Publié le: 11 août 2023

Pas d’américanisation rampante

PLAINTES COLLECTIVES – Depuis 2013, la Berne fédérale discute de ce sujet. Le potentiel d’abus au détriment de l’économie est important. L’usam refuse que le droit soit dénaturé et demande donc de ne pas entrer en matière sur ce projet proposé par le Conseil fédéral.

Avec une nouvelle révision du Code de procédure civile (CPC), le Conseil fédéral veut développer l’action collective existante et permettre à l’avenir de faire valoir des prétentions en réparation. En 2018 déjà, il avait demandé, dans le cadre d’une procédure de consultation, une action collective en justice. À l’époque, l’opposition à l’action collective était forte. Le Conseil fédéral avait alors lâché prise.

Rebelote

Depuis un an et demi, un nouveau projet attend sur la table. Étant donné que selon le droit suisse actuel, chaque personne doit en principe faire valoir ses droits individuellement, même si un grand nombre de personnes ont subi un dommage identique ou similaire, le Conseil fédéral propose une nouvelle fois d’étendre l’action collective. Elle doit notamment servir à faire valoir des droits à réparation dans les cas de dommages de masse ou dispersés. Car selon le Conseil fédéral, les personnes lésées renoncent souvent à faire valoir leurs droits, surtout lorsque le dommage est minime.

La protection juridique collective concerne deux types de dommages ou de droits. Les dommages disséminés englobent un grand nombre de personnes touchées de la même manière ou de manière similaire, l’individu subissant un dommage limité en termes de valeur. Dans le cas d’un dommage de masse, un grand nombre de personnes sont touchées de manière identique ou similaire. Sous la houlette d’un «meilleur accès à la justice», de nouveaux instruments d’action collective en matière de procédure civile doivent être introduits.
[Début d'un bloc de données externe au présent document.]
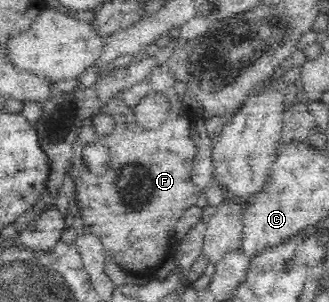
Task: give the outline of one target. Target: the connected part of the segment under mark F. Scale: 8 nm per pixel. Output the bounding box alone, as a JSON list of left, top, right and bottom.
[70,68,202,275]

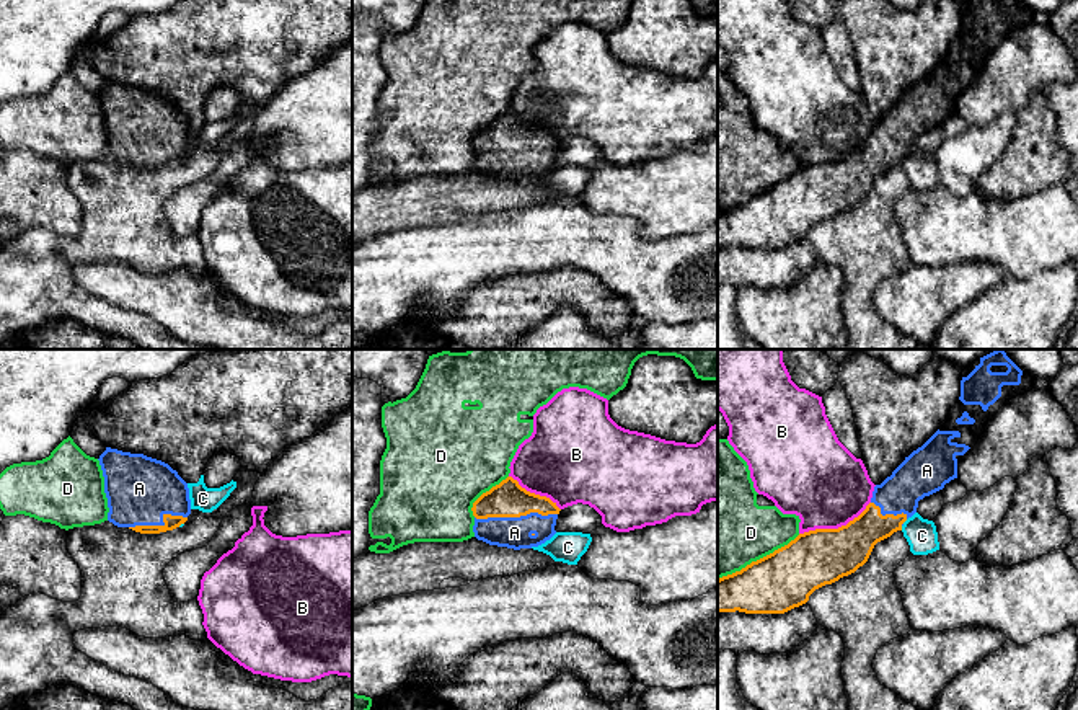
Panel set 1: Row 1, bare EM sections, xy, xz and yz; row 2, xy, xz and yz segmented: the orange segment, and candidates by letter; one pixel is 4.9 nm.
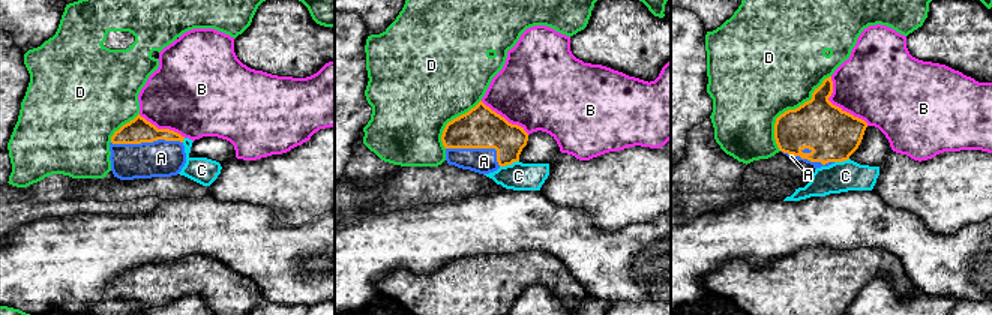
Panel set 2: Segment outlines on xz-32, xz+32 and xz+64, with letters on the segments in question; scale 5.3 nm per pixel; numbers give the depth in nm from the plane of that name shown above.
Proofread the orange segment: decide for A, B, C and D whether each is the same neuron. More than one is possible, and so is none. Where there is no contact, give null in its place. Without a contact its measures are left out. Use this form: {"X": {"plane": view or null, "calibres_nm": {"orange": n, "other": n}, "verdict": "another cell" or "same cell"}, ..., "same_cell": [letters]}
{"A": {"plane": "xz", "calibres_nm": {"orange": 180, "other": 160}, "verdict": "same cell"}, "B": {"plane": "yz", "calibres_nm": {"orange": 280, "other": 400}, "verdict": "another cell"}, "C": {"plane": "yz", "calibres_nm": {"orange": 180, "other": 150}, "verdict": "another cell"}, "D": {"plane": "yz", "calibres_nm": {"orange": 300, "other": 440}, "verdict": "another cell"}, "same_cell": ["A"]}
Obstacle au droit de recours

La transaction de groupe permet aux personnes lésées d’obtenir, par l’intermédiaire d’une association, une indemnisation qui s’applique à un grand nombre de personnes lésées. L’action collective doit aussi permettre aux personnes lésées de renoncer à une procédure judiciaire individuelle dans laquelle elles devraient supporter le risque des coûts. Les organisations de protection des consommateurs et les ONG en profiteront. Pour qu’une association puisse agir en justice, elle ne doit pas avoir de but lucratif et elle doit exister depuis au moins un an. Dix personnes physiques ou morales peuvent déjà autoriser une association à porter plainte. La porte est grande ouverte aux abus. Les commerçants sont les laissés-pour-compte.

Traité en commission

La commission juridique du Conseil national a tout de même reconnu le caractère explosif du projet. Avant de décider si elle est prête à entrer en matière sur le projet, elle veut examiner les mesures de sécurité possibles pour empêcher l’utilisation abusive des instruments de l’action collective. Et elle veut procéder à une analyse d’impact de la réglementation. La commission ne se penchera vraisemblablement pas sur le dossier avant 2024. Il faudra voir comment elle sera composée après les élections fédérales en octobre.

Inouï et sans précédent

La procédure fait écarquiller les yeux. Premièrement, le Conseil fédéral a renoncé à une nouvelle procédure de consultation. Deuxièmement, l’usam et les PME n’ont absoljument pas été associées aux travaux de l’analyse d’impact de la réglementation.

Logique: non-entrée en matière

La sécurité juridique est un élément essentiel du succès de la place économique suisse. Des conditions-cadres stables sont d’une importance capitale pour nos entreprises. La procédure civile repose sur l’individualité du demandeur et du défendeur. Le cas individuel est évalué et une solution équitable est recherchée. Les actions collectives prévues par le Conseil fédéral entraîneraient un changement de paradigme dans le droit suisse. Les actions collectives sont étrangères à notre système juridique, elles créent une culture de la méfiance, deviennent le point d’attraction d’une industrie de la plainte et provoquent une avalanche de procédures. Elles ont un effet contre-productif.

Il est possible, voire nécessaire, de renoncer à une américanisation et à une politisation du droit suisse au détriment des entreprises. L’Union suisse des arts et métiers demande donc de ne pas entrer en matière sur le projet du Conseil fédéral.